• _Task requirements_
Could you write out every record below exactly, leaving out any pictures?

BEGIN Raw data

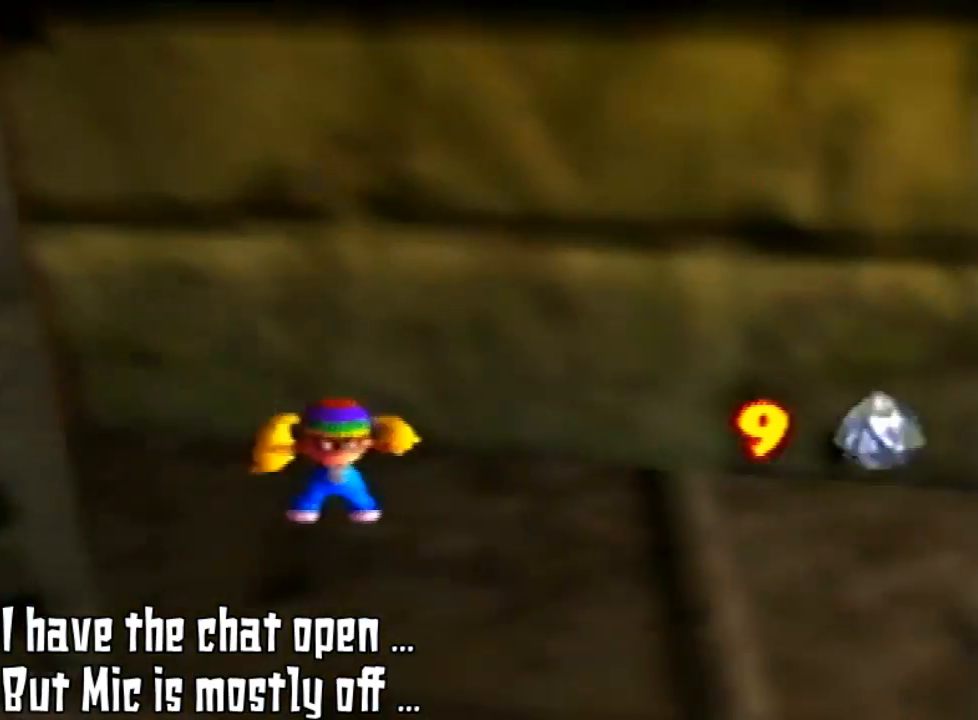
{"buttons": ["Z"], "left_stick": "center", "events": [[233, "Z", "down"]]}
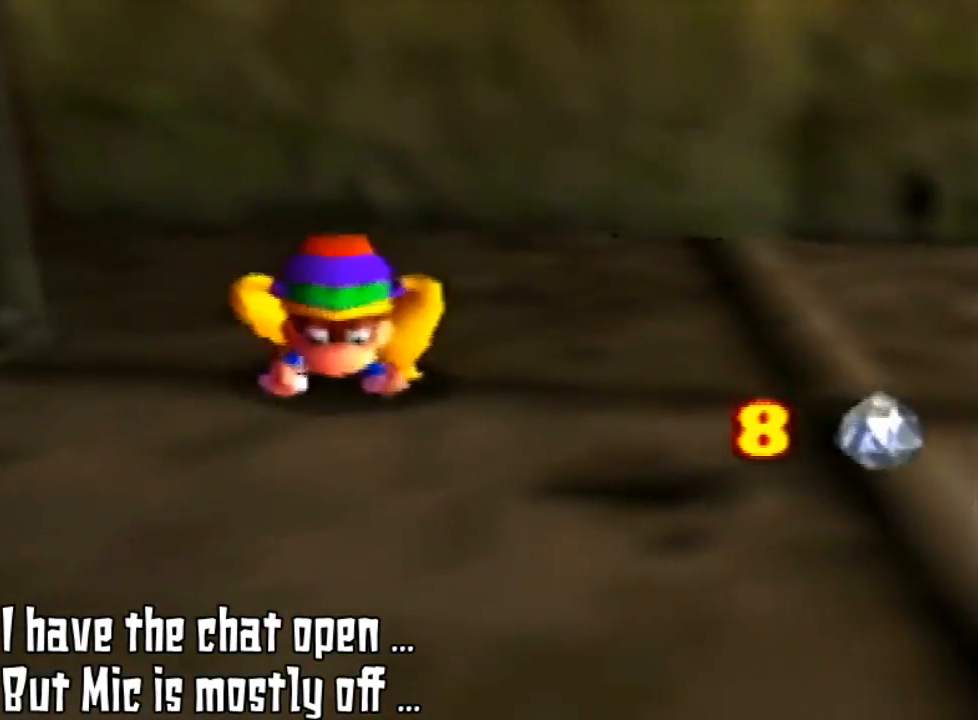
{"buttons": ["Z"], "left_stick": "center", "events": [[100, "C_LEFT", "down"], [367, "C_LEFT", "up"]]}
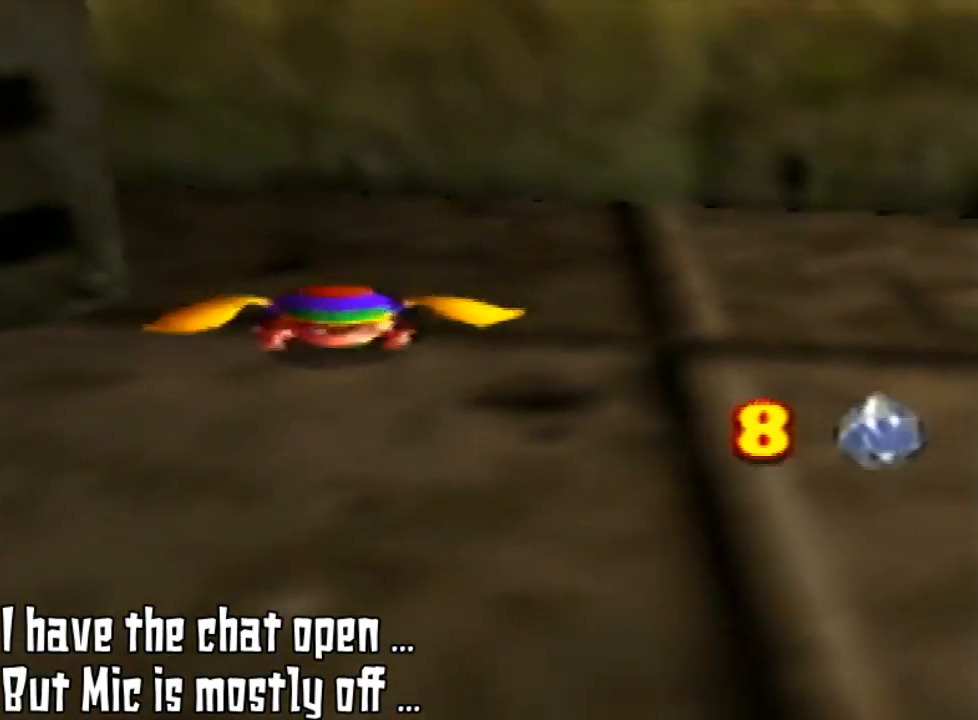
{"buttons": [], "left_stick": "down-left", "events": [[233, "Z", "up"], [433, "left_stick", "down-left"]]}
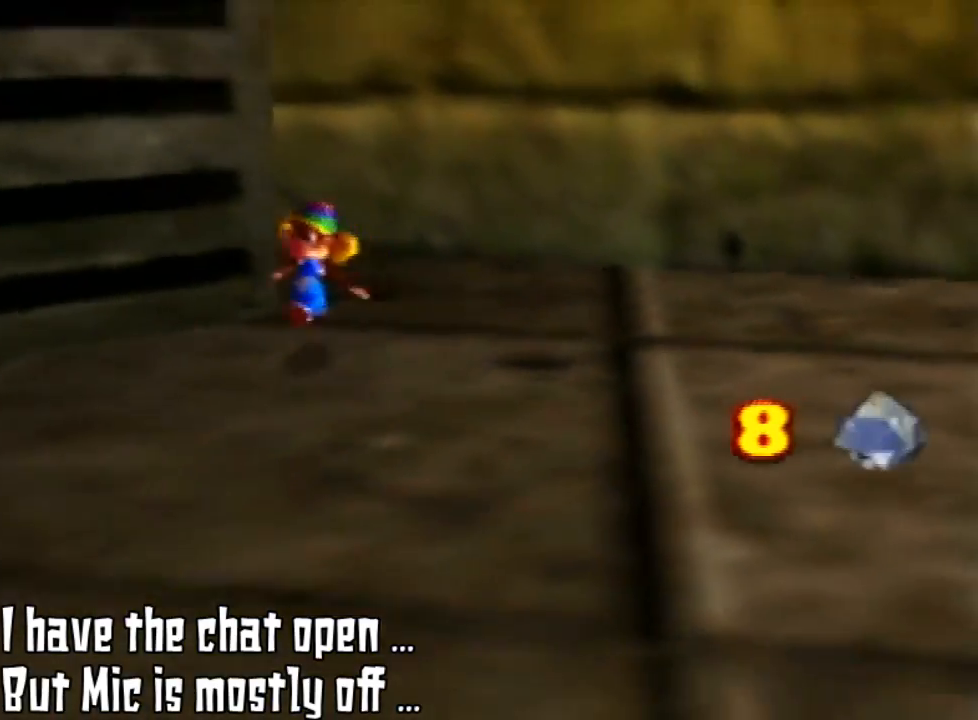
{"buttons": [], "left_stick": "down-left", "events": []}
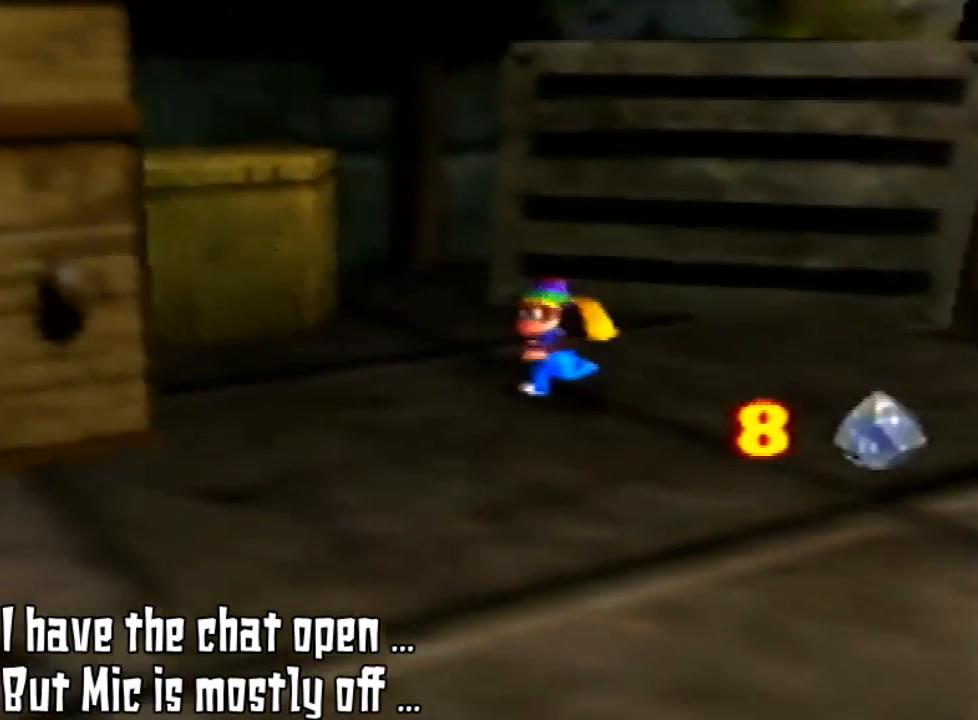
{"buttons": [], "left_stick": "center", "events": [[333, "left_stick", "center"]]}
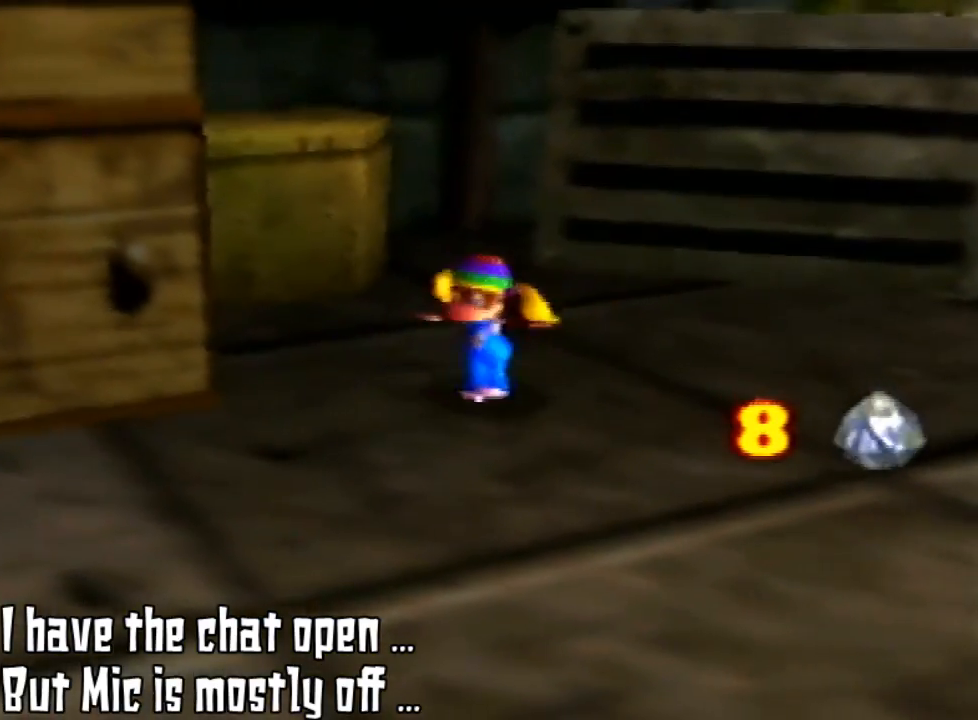
{"buttons": [], "left_stick": "down-left", "events": [[267, "left_stick", "down"], [467, "left_stick", "down-left"]]}
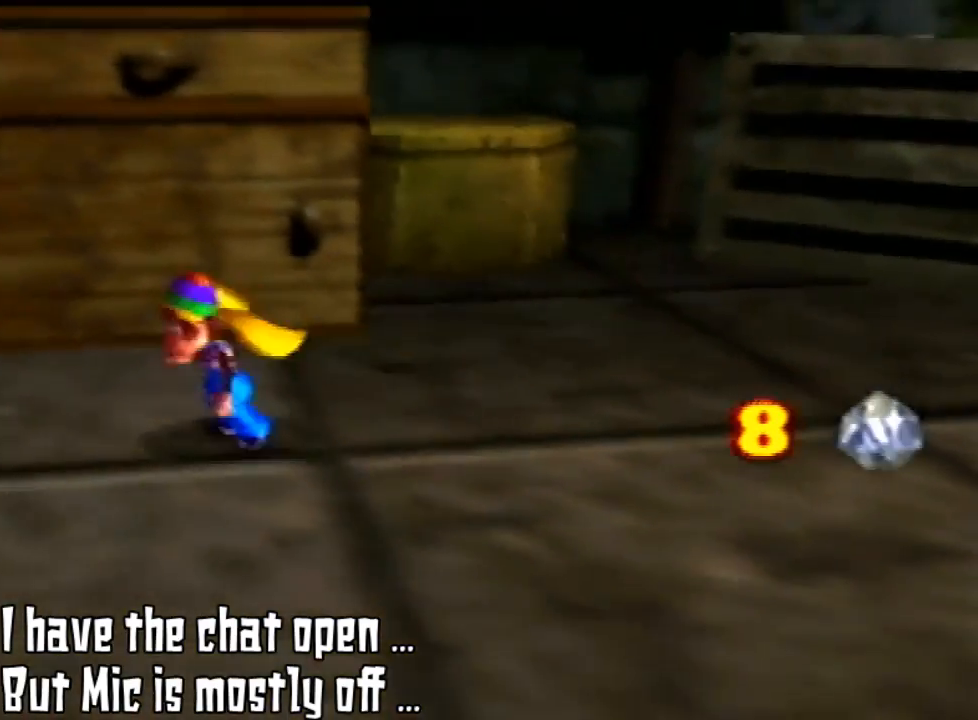
{"buttons": [], "left_stick": "left", "events": [[267, "left_stick", "left"]]}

END Raw data

• _Exercise result_
{"buttons": ["Z"], "left_stick": "center", "events": [[233, "Z", "down"]]}
{"buttons": ["Z"], "left_stick": "center", "events": [[100, "C_LEFT", "down"], [367, "C_LEFT", "up"]]}
{"buttons": [], "left_stick": "down-left", "events": [[233, "Z", "up"], [433, "left_stick", "down-left"]]}
{"buttons": [], "left_stick": "down-left", "events": []}
{"buttons": [], "left_stick": "center", "events": [[333, "left_stick", "center"]]}
{"buttons": [], "left_stick": "down-left", "events": [[267, "left_stick", "down"], [467, "left_stick", "down-left"]]}
{"buttons": [], "left_stick": "left", "events": [[267, "left_stick", "left"]]}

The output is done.